The hospital industry is suffering more than he has experienced in his career to date Ramsay Health Care boss Craig McNally says, with 16 hospitals shutting down in the past 18 months as providers bear the brunt of inflationary cost pressures.
Ramsay on Thursday reported a fall in underlying net profit of 23 per cent to $140.4m for the half, however once non-recurring items were removed the result was $143.5m, down just 3.1 per cent.
Revenue was up 10.5 per cent to $8.16bn.
Feeding back in a $618m post-tax contribution from the sale of its Asian joint venture Ramsay Sime Darby, and the net profit came to $758.5m, up 290 per cent on the previous corresponding period.
While analysts generally cheered the result and the company’s shares gained 7.3 per cent to close at $54.91 on Thursday, Mr McNally said there had to be a reset in the relationship between payors and providers, who were currently bearing the brunt of cost pressures in the sector.
Mr McNally said hospital providers were “wearing the inflationary impacts and need to be compensated accordingly’’,
“I think it’s certainly obvious that insurers have had an improved financial position coming through Covid,’’ he said.
“I’m not sure that government can do a lot about the balance between insurers and providers, but recognising that it’s the providers who are wearing the inflationary impacts and need be compensated accordingly is important.’’
Mr McNally said Ramsay itself was in a strong position and he didn’t want to be seen to be dancing on anyone’s grave, but said small providers, particularly in the not for profit sector, had been struggling, with 16 hospitals closing over the past 18 months.
“The industry will swing from that position and as the industry improves we’re really well placed in terms of the portfolio of assets we have and the investments we’ve made to continue to ride that upswing, but certainly the industry across the board is suffering more than I’ve seen it in my career,’’ Mr McNally said.
The company told the ASX it had made “some progress agreeing to new terms with payors’’.
“In order to ensure long term sustainability, the industry in all regions must push for higher compensation as recent increases still do not address the impact of inflation over recent years,’’ the company said.
Mr McNally said Ramsay expected to continue to grow its earnings in the current financial year.
“This will be weighted to the second half, primarily due to the return of seasonality in our European earnings which have been smoothed by government support over the last few years,’’ Mr McNally said.

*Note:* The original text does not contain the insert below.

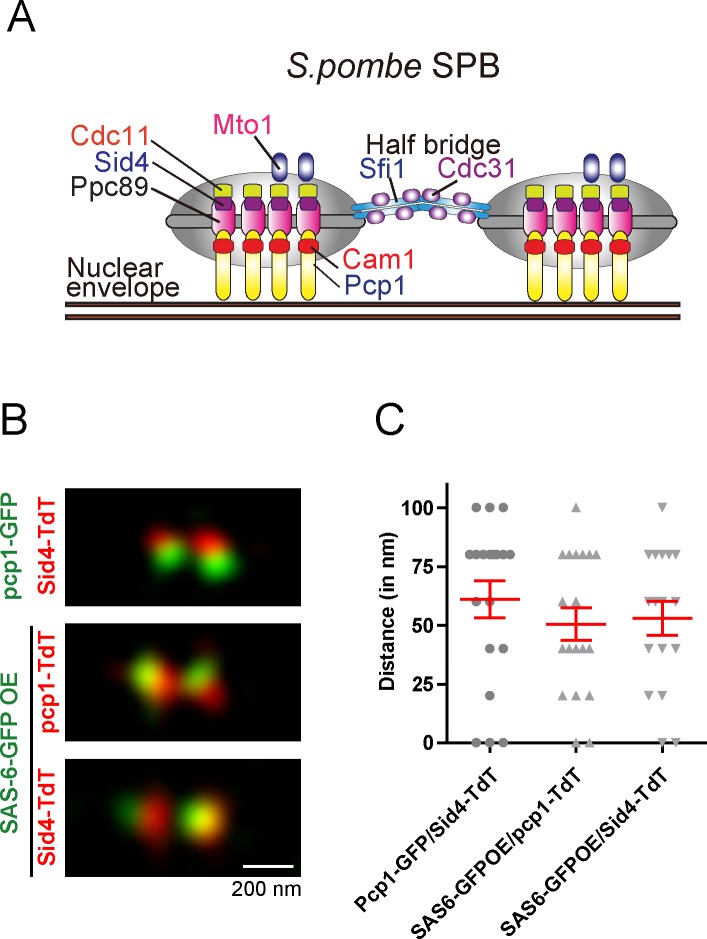
SAS-6-GFP localization within the fission yeast SPB revealed by structured illumination microscopy (SIM).(A) Schematic representation of localization of components in the duplicated interphase fission yeast SPBs. The illustrated SPB structure was adapted and modified from Ito and Bettencourt-Dias (2018). (B) Representative SIM images of localization of GFP or tdTomato-tagged Pcp1, Sid4 and SAS-6 at the duplicated SPBs. Scale bar, 200 nm. (B) Interfoci distances between the indicated SPB-bound proteins measured by SIM images.10.7554/eLife.41418.011Figure 4—figure supplement 1—source data 1.The source data to plot the graph in Figure 4—figure supplement 1C.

“The long-term outlook for Ramsay remains strong.’’
UBS said the Ramsay results were in line with expectations, with a strong performance from its UK operations.
“Europe sees continued EBIT decline but again delivered a better result than we thought.’’
Wilsons Advisory analysts said it was a better result than they expected.
“We went into it sensing downgrades but now, cannot see that. Ramsay’s European business might be mispriced at current levels.’’
Ramsay will pay a fully franked dividend of 40c per share for the first half, down from 50c, on April 5.